Any digital signal processing process will usually introduce some changes in the overall audio. That is a general consequence of the digital domain. This includes EQ, normalization, compression, limiting, and most other similar processing options.
Samples are little more than a volume level at a point in time. The question is how to process given what you have to start with and what you want to end up with.
Using a simple example can sometimes help. Suppose the audio is on a scale from 1 to 10, and there are four samples. Suppose the sample values are 2, 0, 6, and 5. The max value is 6 on a scale of 10. So you decide to set the third sample to a value of 10 (ignoring for the moment at most normalization approaches actually shoot for a little less that actual max). That is an increase by a factor of 10/6 or about 66%. That means that the 2 value now needs to be 66% higher (we’re using linear scale here again for simplicity). But that is a value of 3 1/3 which is not on the 0 to 10 scale. So the nearest point is used, which is 3. That’s where a point to adjustment occurs where you have approximated the overall result a little. So when the dust settled, you might end up with values of 3, 0, 10, 8.
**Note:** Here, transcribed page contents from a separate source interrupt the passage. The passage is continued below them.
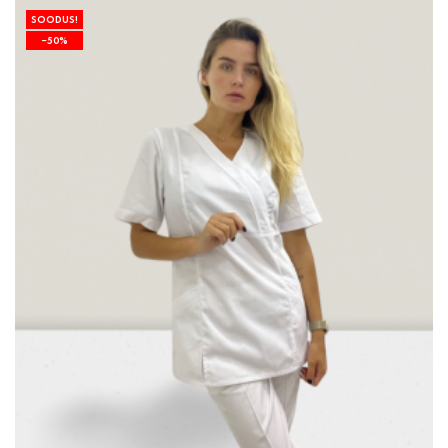
SOODUS!
−50%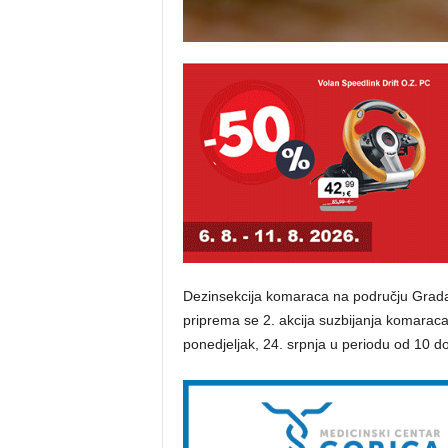
Dezinsekcija komaraca na području Grada 
priprema se 2. akcija suzbijanja komaraca 
ponedjeljak, 24. srpnja u periodu od 10 do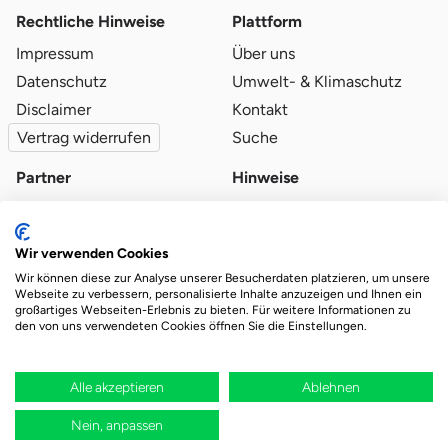
Rechtliche Hinweise
Plattform
Impressum
Über uns
Datenschutz
Umwelt- & Klimaschutz
Disclaimer
Kontakt
Vertrag widerrufen
Suche
Partner
Hinweise
Partner werden
Blog
Qualitätsvoraussetzungen
Ratgeber
Wir verwenden Cookies
Partner-Login
Plattform-Hinweise
Wir können diese zur Analyse unserer Besucherdaten platzieren, um unsere
Webseite zu verbessern, personalisierte Inhalte anzuzeigen und Ihnen ein
großartiges Webseiten-Erlebnis zu bieten. Für weitere Informationen zu
den von uns verwendeten Cookies öffnen Sie die Einstellungen.
Das Ökosystem für beste Ver- und Entsorgung
vor Ort.
Durch deine Bestellung wird regional aufgeforstet
Alle akzeptieren
Ablehnen
Nein, anpassen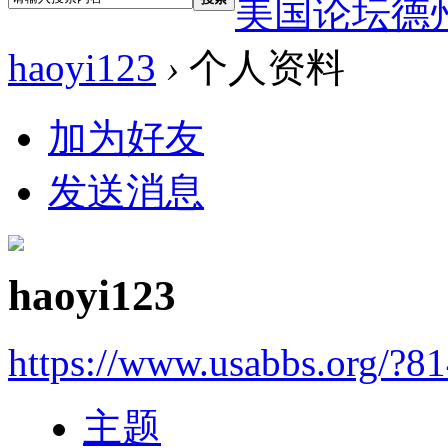
美国论坛德
haoyi123
›
个人资料
加为好友
发送消息
haoyi123
https://www.usabbs.org/?8
主题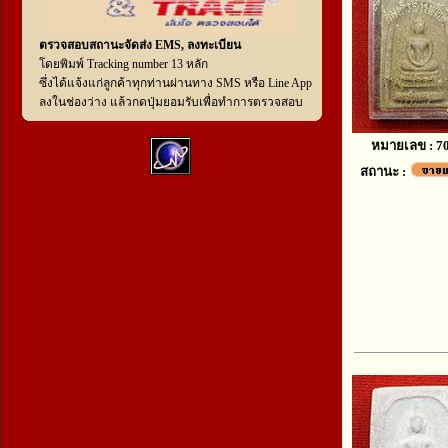
ตรวจสอบสถานะจัดส่ง EMS, ลงทะเบียน
โดยพิมพ์ Tracking number 13 หลัก
ซึ่งได้แจ้งแก่ลูกค้าทุกท่านผ่านทาง SMS หรือ Line App
ลงในช่องว่าง แล้วกดปุ่มยอมรับเพื่อทำการตรวจสอบ
หมายเลข : 7
สถานะ :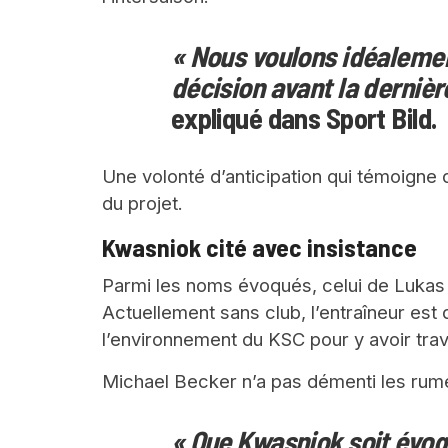
« Nous voulons idéalem
décision avant la dernièr
expliqué dans Sport Bild.
Une volonté d’anticipation qui témoigne 
du projet.
Kwasniok cité avec insistance
Parmi les noms évoqués, celui de Lukas 
Actuellement sans club, l’entraîneur est 
l’environnement du KSC pour y avoir trav
Michael Becker n’a pas démenti les rume
« Que Kwasniok soit évoq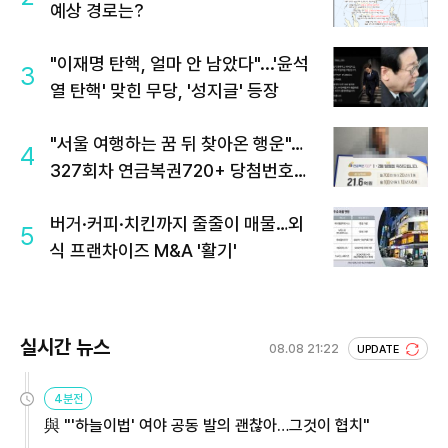
예상 경로는?
"이재명 탄핵, 얼마 안 남았다"...'윤석
3
열 탄핵' 맞힌 무당, '성지글' 등장
"서울 여행하는 꿈 뒤 찾아온 행운"…
4
327회차 연금복권720+ 당첨번호조
회 주목
버거·커피·치킨까지 줄줄이 매물…외
5
식 프랜차이즈 M&A '활기'
실시간 뉴스
08.08 21:22
UPDATE
4분전
與 "'하늘이법' 여야 공동 발의 괜찮아…그것이 협치"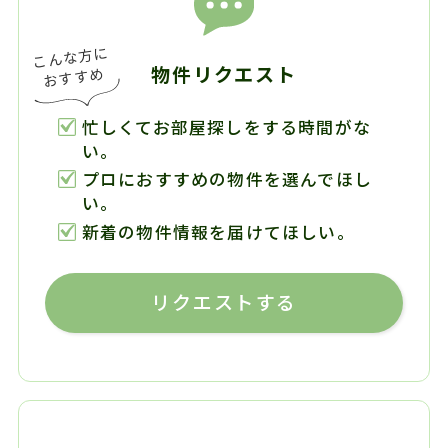
物件リクエスト
忙しくてお部屋探しをする時間がな
い。
プロにおすすめの物件を選んでほし
い。
新着の物件情報を届けてほしい。
リクエストする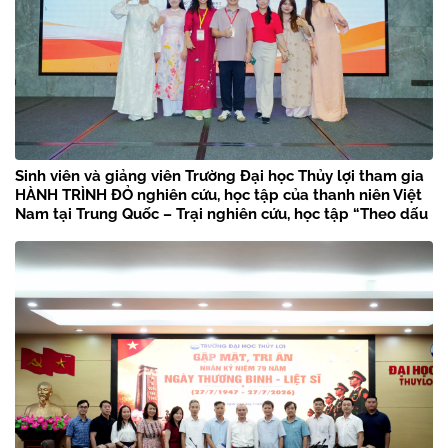
Sinh viên và giảng viên Trường Đại học Thủy lợi tham gia
HÀNH TRÌNH ĐỎ nghiên cứu, học tập của thanh niên Việt
Nam tại Trung Quốc – Trại nghiên cứu, học tập “Theo dấu
chân Bác Hồ” năm 2026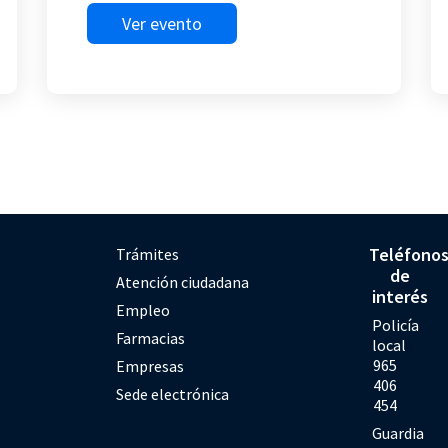
Ver evento
Teléfono
Trámites
de
Atención ciudadana
interés
Empleo
Policía
Farmacias
local
965
Empresas
406
Sede electrónica
454
Guardia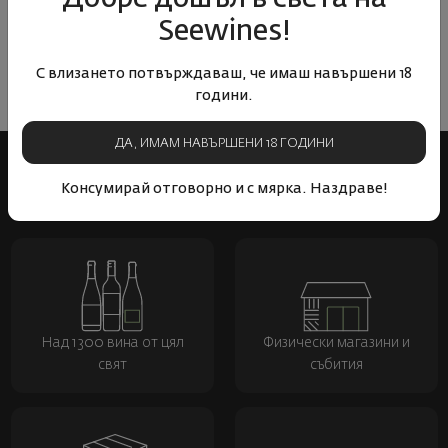
Seewines!
С влизането потвърждаваш, че имаш навършени 18
1
2
години.
ДА, ИМАМ НАВЪРШЕНИ 18 ГОДИНИ
Консумирай отговорно и с мярка. Наздраве!
Над 1300 вина от цял
Физически магазини и
свят
събития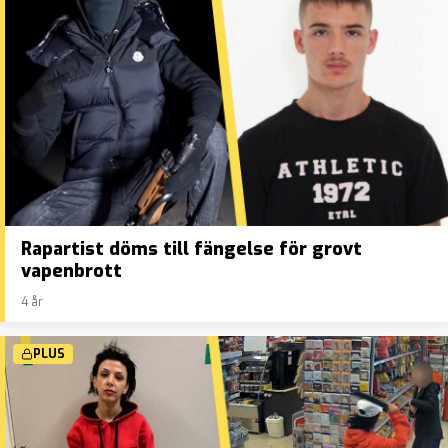
Rapartist döms till fängelse för grovt
vapenbrott
4 år
PLUS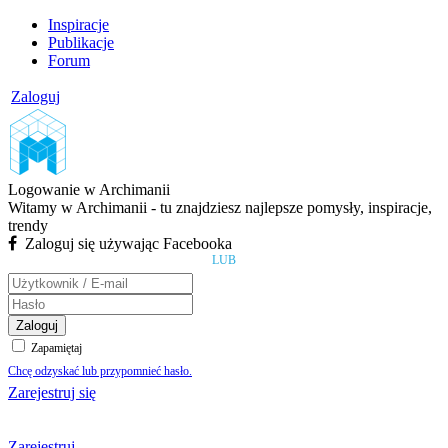
Inspiracje
Publikacje
Forum
Zaloguj
Logowanie w Archimanii
Witamy w Archimanii - tu znajdziesz najlepsze pomysły, inspiracje,
trendy
Zaloguj się używając Facebooka
LUB
Zaloguj
Zapamiętaj
Chcę odzyskać lub przypomnieć hasło.
Zarejestruj się
Zarejestruj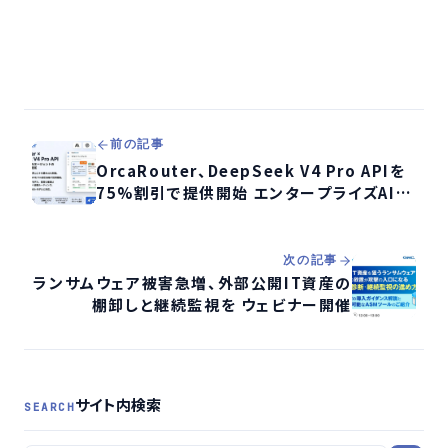
前の記事
OrcaRouter、DeepSeek V4 Pro APIを
75%割引で提供開始 エンタープライズAIコ
スト、最大40%削減へ
次の記事
ランサムウェア被害急増、外部公開IT資産の
棚卸しと継続監視を ウェビナー開催
サイト内検索
SEARCH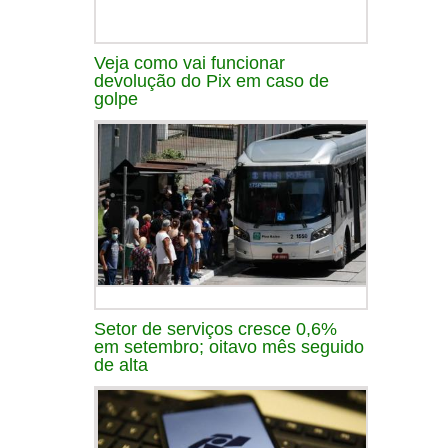
Veja como vai funcionar
devolução do Pix em caso de
golpe
Setor de serviços cresce 0,6%
em setembro; oitavo mês seguido
de alta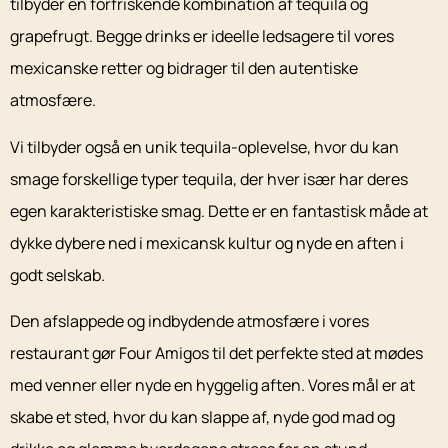
tilbyder en forfriskende kombination af tequila og
grapefrugt. Begge drinks er ideelle ledsagere til vores
mexicanske retter og bidrager til den autentiske
atmosfære.
Vi tilbyder også en unik tequila-oplevelse, hvor du kan
smage forskellige typer tequila, der hver især har deres
egen karakteristiske smag. Dette er en fantastisk måde at
dykke dybere ned i mexicansk kultur og nyde en aften i
godt selskab.
Den afslappede og indbydende atmosfære i vores
restaurant gør Four Amigos til det perfekte sted at mødes
med venner eller nyde en hyggelig aften. Vores mål er at
skabe et sted, hvor du kan slappe af, nyde god mad og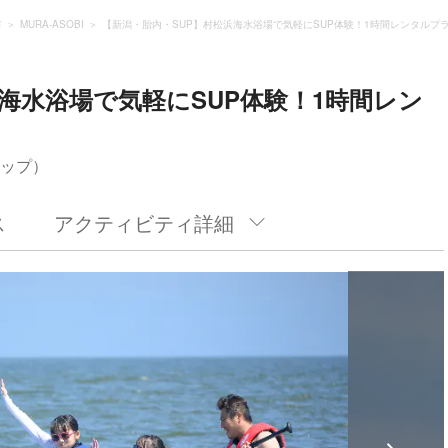
市
MURA-ASOBI
【新潟・胎内・SUP】村松浜海水浴場で気軽にSUP体験！1時間レンタルプ
海水浴場で気軽にSUP体験！1時間レン
サップ）
ス
アクティビティ詳細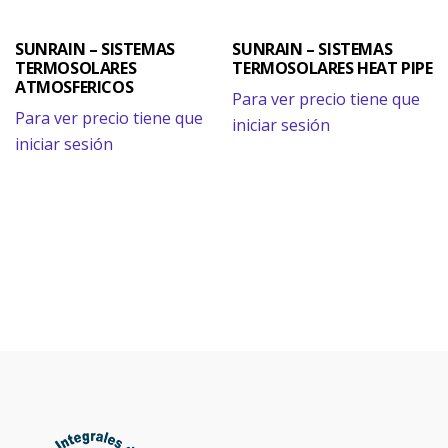
SUNRAIN – SISTEMAS
SUNRAIN – SISTEMAS
TERMOSOLARES
TERMOSOLARES HEAT PIPE
ATMOSFERICOS
Para ver precio tiene que
Para ver precio tiene que
iniciar sesión
iniciar sesión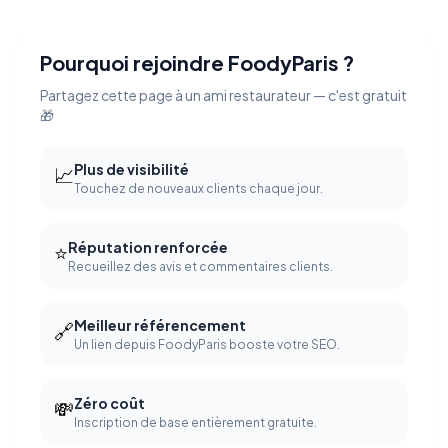
Pourquoi rejoindre FoodyParis ?
Partagez cette page à un ami restaurateur — c'est gratuit
🎁
Plus de visibilité
📈
Touchez de nouveaux clients chaque jour.
Réputation renforcée
⭐
Recueillez des avis et commentaires clients.
Meilleur référencement
🔗
Un lien depuis FoodyParis booste votre SEO.
Zéro coût
💸
Inscription de base entièrement gratuite.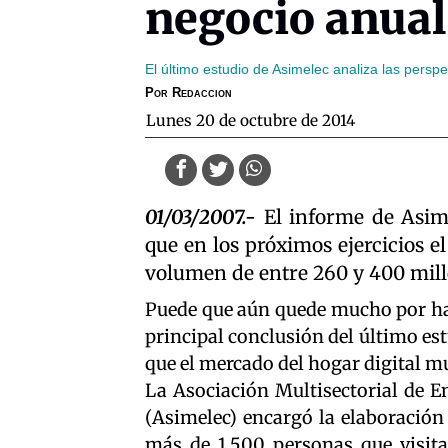
negocio anual
El último estudio de Asimelec analiza las perspe
Por
Redaccion
lunes 20 de octubre de 2014
01/03/2007.-
El informe de Asime
que en los próximos ejercicios e
volumen de entre 260 y 400 mill
Puede que aún quede mucho por hac
principal conclusión del último es
que el mercado del hogar digital mu
La Asociación Multisectorial de 
(Asimelec) encargó la elaboración 
más de 1.500 personas que visita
The good news is that modern audio is sampled at usually 44KHz and 16-bit resolution. This means that the scale is much larger than 0 to 10 and ranges from about –32000 to +32000. When digital processing is done, the scale is many times smaller and the adjustments, like in the simple example, are tiny in comparison to the overall level. If it weren’t this way the mix down process it self would destroy the result as it has to adjust the volume of every sample as they are combined based on the level setting of the mixer.
One of the most common uses of normalization is for audio that represents telephone voice mail messages. Many people speak softly, and many connections are not good. The result is quite often an audio file that is otherwise very hard to hear, even with the speakers on max. Once the data is normalized, it becomes much easier to hear, as the character of the original is effectively not changed, but the volume is much louder. The key in developing normalization algorithms for telephone audio is knowing what to ignore. For example virtually all such audio contains a large blip at the front (basically the off hook sound) and usually a similar event near the end usually consisting of a combination of touch tone input to stop the recording and the hang up event. Good normalization algorithms will ignore these peaks and work with the data included inside that represents the true caller audio.
Normalization is a highly useful process. Like most other forms of digital signal processing, it still boils down to using the tools best suited to the need at hand. There is no “One size fits all” when it comes to digital signal processing.
When I first get an audio WAV in the mix phase, I first look at it using a WAV edit tool. That way you can quickly get a visual image of what you have coming in. Things like peaks and silence periods are immediately obvious. Also things like noise at the start/end that needs to be immediately removed/erased.
If there are a lot of peaks, then normalization may buy you little or nothing. If the WAV is just recorded low, then it works wonders. Also have normalization algorithms that offer the audio engineer some parameter control is also very useful. Things like auto gain adjustment and peak limiting can sometimes be very handy to work a difficult WAV file.
My profession is as a software engineer, which is what I have done for 35 years. One of the areas I have spent some time over the last few years is audio processing of WAV data. This is real time stuff and separating the wheat from the chaff is the name of the game. While somewhat different from Hi-Fi CD audio, the digital concepts are quite similar. You have this stream of digital data and you goal is to modify it according to some goals and constraints.
It was well said by “dave in Toledo”. There is a lot of room for opinion, judgment and guess work in the audio mixing world. While there’s a lot of science behind it, there’s a lot of art in the process and room for a lot of views.
Ed